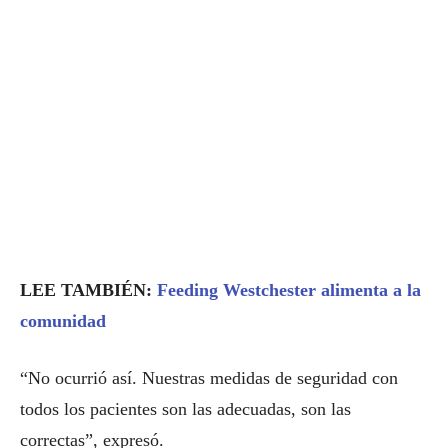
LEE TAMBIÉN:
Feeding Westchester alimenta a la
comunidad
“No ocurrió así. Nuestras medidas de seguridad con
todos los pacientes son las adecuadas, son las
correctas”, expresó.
• • • •
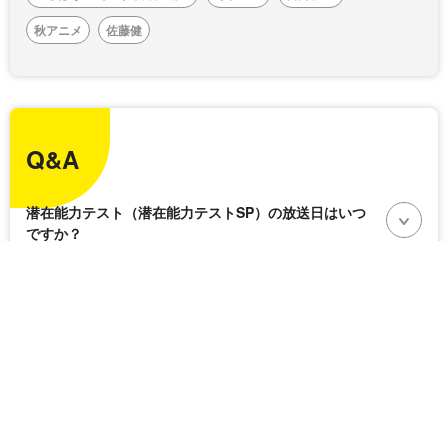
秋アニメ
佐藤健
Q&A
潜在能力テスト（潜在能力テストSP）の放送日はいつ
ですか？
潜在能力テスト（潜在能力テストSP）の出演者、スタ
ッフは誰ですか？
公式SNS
• • • •
Each line carrying the string "潜在能力テストSP" should be copied out from the entries.

Result of this exercise:
潜在能力テスト（潜在能力テストSP）の放送日はいつ
潜在能力テスト（潜在能力テストSP）の出演者、スタ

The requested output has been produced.